§ **AIM**: Copy the lines of the data below word for word, starting at the line that contains "state / province: Nebraska" and ending at the line that contains "genus: Eschscholzia", with both of those lines included.

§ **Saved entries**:

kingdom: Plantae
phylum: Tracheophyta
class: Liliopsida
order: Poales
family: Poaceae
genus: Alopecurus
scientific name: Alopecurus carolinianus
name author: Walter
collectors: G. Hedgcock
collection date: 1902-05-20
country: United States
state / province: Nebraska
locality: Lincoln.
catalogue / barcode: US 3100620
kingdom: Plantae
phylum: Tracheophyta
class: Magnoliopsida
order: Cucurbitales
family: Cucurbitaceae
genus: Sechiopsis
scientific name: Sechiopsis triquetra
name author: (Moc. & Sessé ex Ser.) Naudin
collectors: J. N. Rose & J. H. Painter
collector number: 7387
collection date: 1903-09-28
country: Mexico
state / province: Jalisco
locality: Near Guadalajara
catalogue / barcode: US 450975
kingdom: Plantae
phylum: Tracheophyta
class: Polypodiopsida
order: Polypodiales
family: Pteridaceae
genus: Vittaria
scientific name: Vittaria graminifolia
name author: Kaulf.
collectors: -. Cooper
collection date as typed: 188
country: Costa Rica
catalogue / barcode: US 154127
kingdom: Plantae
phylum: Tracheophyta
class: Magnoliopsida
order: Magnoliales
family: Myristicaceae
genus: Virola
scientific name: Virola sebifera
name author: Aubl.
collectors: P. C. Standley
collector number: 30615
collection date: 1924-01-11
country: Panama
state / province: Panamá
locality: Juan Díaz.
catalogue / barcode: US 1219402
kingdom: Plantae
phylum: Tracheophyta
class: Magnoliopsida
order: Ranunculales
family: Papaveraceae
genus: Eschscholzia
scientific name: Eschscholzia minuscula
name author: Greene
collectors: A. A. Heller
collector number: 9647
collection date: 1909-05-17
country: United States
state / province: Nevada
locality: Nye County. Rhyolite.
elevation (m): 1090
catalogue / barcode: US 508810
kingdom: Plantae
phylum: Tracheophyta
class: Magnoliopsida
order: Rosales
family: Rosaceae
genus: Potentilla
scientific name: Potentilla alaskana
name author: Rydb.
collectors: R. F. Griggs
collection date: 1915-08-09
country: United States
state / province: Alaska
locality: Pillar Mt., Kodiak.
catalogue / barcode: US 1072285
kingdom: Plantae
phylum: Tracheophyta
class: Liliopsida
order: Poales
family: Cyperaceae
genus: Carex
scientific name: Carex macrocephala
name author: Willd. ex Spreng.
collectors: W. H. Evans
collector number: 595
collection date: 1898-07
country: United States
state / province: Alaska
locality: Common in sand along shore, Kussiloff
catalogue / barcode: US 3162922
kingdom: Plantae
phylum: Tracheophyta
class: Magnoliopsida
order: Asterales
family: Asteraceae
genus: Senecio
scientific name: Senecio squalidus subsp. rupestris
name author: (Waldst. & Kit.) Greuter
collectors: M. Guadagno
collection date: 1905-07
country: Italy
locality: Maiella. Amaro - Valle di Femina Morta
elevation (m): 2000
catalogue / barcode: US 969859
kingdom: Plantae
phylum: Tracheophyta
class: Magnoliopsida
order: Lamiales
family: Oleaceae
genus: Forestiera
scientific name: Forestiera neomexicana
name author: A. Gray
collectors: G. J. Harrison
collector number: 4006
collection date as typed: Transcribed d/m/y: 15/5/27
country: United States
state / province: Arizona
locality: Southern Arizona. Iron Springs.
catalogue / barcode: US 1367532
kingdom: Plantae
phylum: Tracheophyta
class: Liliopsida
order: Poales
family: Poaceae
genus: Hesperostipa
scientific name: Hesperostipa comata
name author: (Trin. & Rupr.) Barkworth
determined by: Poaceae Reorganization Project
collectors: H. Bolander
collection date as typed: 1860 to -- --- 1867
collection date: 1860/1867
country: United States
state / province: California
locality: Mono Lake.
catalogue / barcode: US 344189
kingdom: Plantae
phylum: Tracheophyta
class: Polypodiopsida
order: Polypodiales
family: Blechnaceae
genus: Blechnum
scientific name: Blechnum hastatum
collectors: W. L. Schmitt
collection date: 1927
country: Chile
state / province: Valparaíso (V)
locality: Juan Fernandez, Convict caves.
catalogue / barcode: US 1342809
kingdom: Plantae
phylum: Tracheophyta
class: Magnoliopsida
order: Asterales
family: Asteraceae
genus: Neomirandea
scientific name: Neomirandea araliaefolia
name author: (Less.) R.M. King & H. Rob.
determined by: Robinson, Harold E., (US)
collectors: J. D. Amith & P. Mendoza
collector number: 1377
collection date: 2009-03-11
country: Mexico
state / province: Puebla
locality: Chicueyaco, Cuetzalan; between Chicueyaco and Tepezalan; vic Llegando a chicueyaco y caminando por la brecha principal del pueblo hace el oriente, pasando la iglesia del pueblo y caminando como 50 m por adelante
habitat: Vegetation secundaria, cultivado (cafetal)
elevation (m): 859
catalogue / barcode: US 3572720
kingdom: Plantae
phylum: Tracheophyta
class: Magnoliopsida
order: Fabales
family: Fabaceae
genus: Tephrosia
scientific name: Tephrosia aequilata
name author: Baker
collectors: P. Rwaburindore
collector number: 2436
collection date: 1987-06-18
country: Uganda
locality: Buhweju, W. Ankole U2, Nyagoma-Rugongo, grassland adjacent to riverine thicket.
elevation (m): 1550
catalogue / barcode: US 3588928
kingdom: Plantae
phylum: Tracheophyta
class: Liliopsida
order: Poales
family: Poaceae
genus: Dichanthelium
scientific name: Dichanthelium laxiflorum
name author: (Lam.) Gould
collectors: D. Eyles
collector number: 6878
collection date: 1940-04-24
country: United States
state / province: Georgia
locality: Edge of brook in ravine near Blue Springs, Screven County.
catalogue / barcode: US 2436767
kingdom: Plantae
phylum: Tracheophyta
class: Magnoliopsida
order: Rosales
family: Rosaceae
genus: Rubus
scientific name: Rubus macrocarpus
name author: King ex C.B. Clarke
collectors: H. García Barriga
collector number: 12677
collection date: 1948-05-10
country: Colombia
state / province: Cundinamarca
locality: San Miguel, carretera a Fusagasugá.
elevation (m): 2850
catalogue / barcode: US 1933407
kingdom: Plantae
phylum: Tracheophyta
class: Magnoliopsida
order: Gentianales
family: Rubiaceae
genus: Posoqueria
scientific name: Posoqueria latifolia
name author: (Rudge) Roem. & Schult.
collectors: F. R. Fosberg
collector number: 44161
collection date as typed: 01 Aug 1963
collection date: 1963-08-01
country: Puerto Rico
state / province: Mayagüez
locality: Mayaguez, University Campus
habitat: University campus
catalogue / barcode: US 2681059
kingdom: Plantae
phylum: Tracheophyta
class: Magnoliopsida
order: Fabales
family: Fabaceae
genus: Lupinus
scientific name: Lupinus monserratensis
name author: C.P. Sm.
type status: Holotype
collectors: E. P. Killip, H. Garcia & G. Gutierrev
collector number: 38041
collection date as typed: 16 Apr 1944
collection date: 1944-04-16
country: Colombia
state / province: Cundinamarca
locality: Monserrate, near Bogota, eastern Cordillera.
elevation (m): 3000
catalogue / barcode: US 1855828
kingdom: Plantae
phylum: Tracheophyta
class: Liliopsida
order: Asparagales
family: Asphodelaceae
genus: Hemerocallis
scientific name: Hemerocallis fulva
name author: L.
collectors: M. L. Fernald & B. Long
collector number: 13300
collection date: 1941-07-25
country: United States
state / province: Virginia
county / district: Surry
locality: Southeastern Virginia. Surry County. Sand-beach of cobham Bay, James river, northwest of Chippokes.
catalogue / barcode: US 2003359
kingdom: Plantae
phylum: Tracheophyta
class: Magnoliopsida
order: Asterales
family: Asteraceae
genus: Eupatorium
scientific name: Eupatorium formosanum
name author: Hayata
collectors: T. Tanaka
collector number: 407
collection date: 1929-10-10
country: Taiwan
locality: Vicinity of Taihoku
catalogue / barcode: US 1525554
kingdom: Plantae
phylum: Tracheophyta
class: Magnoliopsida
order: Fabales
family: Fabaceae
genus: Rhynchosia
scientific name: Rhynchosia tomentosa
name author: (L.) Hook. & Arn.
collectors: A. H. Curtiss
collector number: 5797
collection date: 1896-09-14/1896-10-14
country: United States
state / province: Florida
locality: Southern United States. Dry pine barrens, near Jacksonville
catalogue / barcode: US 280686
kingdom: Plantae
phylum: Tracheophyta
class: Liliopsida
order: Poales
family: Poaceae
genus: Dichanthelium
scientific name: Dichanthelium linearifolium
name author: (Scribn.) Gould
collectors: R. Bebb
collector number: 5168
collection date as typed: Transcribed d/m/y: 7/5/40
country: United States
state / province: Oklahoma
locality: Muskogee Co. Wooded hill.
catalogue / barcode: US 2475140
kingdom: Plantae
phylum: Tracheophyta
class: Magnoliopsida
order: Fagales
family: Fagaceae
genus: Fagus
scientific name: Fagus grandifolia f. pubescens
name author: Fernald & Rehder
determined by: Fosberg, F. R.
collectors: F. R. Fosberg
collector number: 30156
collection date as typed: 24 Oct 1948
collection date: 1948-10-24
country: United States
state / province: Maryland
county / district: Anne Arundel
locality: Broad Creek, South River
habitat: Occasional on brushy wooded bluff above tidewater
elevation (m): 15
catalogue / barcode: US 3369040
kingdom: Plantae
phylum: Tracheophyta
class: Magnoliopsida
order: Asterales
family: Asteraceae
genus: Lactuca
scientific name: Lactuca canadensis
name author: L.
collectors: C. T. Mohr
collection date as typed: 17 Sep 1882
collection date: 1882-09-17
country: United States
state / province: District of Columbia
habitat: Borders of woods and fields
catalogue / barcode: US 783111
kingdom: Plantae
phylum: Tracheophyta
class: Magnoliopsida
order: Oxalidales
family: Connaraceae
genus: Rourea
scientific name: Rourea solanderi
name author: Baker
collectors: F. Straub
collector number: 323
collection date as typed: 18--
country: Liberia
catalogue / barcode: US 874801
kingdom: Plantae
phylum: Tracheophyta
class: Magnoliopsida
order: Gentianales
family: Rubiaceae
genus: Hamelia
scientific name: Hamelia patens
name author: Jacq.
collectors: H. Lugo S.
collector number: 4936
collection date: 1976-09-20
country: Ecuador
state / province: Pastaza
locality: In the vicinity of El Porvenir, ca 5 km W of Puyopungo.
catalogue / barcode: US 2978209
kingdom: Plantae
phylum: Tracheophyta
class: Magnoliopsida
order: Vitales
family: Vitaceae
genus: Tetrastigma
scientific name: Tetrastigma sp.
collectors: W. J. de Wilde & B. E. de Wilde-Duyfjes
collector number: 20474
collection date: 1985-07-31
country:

§ **ANSWER TO THE EXERCISE**:
state / province: Nebraska
locality: Lincoln.
catalogue / barcode: US 3100620
kingdom: Plantae
phylum: Tracheophyta
class: Magnoliopsida
order: Cucurbitales
family: Cucurbitaceae
genus: Sechiopsis
scientific name: Sechiopsis triquetra
name author: (Moc. & Sessé ex Ser.) Naudin
collectors: J. N. Rose & J. H. Painter
collector number: 7387
collection date: 1903-09-28
country: Mexico
state / province: Jalisco
locality: Near Guadalajara
catalogue / barcode: US 450975
kingdom: Plantae
phylum: Tracheophyta
class: Polypodiopsida
order: Polypodiales
family: Pteridaceae
genus: Vittaria
scientific name: Vittaria graminifolia
name author: Kaulf.
collectors: -. Cooper
collection date as typed: 188
country: Costa Rica
catalogue / barcode: US 154127
kingdom: Plantae
phylum: Tracheophyta
class: Magnoliopsida
order: Magnoliales
family: Myristicaceae
genus: Virola
scientific name: Virola sebifera
name author: Aubl.
collectors: P. C. Standley
collector number: 30615
collection date: 1924-01-11
country: Panama
state / province: Panamá
locality: Juan Díaz.
catalogue / barcode: US 1219402
kingdom: Plantae
phylum: Tracheophyta
class: Magnoliopsida
order: Ranunculales
family: Papaveraceae
genus: Eschscholzia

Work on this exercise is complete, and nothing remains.